%%

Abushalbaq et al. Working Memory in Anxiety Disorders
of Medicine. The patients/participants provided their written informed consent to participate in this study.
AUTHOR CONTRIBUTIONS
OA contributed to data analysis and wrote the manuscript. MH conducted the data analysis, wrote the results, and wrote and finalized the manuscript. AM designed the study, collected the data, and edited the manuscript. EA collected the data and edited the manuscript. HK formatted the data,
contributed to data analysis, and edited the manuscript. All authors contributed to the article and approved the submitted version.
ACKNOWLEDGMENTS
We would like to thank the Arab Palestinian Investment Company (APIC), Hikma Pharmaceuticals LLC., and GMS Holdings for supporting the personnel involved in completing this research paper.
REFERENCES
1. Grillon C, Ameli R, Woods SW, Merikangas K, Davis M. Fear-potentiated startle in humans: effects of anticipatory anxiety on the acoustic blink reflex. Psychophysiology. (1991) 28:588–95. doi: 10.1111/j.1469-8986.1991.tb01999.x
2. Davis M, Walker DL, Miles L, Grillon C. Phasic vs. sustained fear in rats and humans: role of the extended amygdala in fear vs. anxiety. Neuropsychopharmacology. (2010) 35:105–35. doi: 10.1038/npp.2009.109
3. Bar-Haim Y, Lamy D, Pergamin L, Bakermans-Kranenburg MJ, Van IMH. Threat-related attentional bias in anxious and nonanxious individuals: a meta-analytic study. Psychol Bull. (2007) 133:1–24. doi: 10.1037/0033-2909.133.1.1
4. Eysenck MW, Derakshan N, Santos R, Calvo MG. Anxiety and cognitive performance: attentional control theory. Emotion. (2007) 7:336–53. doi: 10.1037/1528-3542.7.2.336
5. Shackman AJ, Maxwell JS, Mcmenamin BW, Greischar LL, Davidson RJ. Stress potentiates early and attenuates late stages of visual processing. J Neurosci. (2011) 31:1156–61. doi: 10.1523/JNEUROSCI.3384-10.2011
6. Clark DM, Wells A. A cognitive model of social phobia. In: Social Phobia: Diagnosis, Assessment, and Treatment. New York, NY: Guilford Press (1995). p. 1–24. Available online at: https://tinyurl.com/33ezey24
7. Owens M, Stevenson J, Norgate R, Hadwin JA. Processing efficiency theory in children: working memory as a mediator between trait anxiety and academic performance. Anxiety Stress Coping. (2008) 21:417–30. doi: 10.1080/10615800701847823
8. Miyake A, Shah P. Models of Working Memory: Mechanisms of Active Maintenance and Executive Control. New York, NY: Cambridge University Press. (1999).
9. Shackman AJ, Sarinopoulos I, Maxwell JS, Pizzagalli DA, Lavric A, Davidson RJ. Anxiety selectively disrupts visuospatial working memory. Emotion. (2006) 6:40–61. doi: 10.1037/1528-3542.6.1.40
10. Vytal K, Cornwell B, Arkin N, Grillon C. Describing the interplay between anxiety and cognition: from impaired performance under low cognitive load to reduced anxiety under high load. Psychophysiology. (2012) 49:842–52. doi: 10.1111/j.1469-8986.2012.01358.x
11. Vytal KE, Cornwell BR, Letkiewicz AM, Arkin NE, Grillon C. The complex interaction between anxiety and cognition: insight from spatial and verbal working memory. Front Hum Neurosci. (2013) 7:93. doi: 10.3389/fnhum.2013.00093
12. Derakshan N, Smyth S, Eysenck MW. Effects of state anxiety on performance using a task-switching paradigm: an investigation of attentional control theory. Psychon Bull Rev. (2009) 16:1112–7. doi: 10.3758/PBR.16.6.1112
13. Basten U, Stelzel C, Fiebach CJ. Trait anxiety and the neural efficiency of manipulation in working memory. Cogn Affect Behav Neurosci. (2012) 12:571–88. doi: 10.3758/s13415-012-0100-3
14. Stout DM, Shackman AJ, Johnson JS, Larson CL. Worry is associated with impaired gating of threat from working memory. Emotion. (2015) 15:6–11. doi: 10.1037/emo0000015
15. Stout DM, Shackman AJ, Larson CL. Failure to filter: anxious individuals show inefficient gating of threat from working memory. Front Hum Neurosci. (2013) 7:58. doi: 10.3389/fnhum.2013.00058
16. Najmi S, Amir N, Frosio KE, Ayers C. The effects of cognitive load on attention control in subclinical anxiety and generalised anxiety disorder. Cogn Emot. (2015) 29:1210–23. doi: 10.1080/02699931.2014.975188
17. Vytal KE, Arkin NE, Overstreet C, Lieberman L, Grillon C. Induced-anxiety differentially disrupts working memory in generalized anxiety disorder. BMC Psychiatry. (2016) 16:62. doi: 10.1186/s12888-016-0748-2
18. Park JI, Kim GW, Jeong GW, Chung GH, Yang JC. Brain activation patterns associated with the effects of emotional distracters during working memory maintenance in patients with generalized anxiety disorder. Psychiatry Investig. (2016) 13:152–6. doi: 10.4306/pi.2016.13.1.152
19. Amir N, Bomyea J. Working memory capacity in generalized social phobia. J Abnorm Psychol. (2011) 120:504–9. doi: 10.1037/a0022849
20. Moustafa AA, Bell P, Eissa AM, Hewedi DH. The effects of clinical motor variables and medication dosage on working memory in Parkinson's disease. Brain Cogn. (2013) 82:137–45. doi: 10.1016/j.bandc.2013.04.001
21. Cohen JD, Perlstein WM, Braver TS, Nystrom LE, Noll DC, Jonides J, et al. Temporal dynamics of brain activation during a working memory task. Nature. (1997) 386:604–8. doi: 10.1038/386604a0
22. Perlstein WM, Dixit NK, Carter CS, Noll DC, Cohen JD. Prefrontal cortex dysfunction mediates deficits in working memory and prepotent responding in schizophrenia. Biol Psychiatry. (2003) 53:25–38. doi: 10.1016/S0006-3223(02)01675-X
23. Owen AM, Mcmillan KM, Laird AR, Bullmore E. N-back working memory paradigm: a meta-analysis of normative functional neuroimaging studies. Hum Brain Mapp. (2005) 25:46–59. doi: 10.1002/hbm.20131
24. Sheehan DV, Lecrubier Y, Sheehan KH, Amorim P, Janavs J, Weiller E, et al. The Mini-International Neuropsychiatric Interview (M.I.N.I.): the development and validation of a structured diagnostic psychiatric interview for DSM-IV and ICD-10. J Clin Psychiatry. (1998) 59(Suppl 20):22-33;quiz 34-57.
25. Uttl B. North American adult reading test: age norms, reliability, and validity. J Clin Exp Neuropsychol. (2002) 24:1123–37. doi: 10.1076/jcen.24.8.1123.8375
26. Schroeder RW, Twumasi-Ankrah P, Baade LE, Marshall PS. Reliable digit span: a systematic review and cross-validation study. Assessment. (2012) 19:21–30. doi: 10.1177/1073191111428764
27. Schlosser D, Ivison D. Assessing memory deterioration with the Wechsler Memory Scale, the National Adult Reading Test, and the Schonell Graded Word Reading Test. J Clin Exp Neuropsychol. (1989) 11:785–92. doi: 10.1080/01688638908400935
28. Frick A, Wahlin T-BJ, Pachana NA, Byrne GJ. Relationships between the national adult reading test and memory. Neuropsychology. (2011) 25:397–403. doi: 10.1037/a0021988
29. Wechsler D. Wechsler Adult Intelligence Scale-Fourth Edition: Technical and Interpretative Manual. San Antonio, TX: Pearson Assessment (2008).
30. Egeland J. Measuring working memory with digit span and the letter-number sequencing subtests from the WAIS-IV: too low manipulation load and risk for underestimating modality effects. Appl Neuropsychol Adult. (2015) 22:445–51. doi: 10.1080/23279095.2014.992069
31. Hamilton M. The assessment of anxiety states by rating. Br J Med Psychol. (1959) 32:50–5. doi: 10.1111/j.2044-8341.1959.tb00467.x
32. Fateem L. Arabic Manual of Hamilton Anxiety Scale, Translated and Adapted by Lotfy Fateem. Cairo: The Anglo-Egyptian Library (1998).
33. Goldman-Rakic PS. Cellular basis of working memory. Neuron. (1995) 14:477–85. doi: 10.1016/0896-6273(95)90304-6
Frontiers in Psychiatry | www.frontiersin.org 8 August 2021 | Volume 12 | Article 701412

%%

- [Work instructions]: Please give an exact copy of the lines above, beginning with the line containing "AUTHOR CONTRIBUTIONS" and running through the line containing "1. Grillon C, Ameli", and of no other lines.

- [Solution below]:
AUTHOR CONTRIBUTIONS
OA contributed to data analysis and wrote the manuscript. MH conducted the data analysis, wrote the results, and wrote and finalized the manuscript. AM designed the study, collected the data, and edited the manuscript. EA collected the data and edited the manuscript. HK formatted the data,
contributed to data analysis, and edited the manuscript. All authors contributed to the article and approved the submitted version.
ACKNOWLEDGMENTS
We would like to thank the Arab Palestinian Investment Company (APIC), Hikma Pharmaceuticals LLC., and GMS Holdings for supporting the personnel involved in completing this research paper.
REFERENCES
1. Grillon C, Ameli R, Woods SW, Merikangas K, Davis M. Fear-potentiated startle in humans: effects of anticipatory anxiety on the acoustic blink reflex. Psychophysiology. (1991) 28:588–95. doi: 10.1111/j.1469-8986.1991.tb01999.x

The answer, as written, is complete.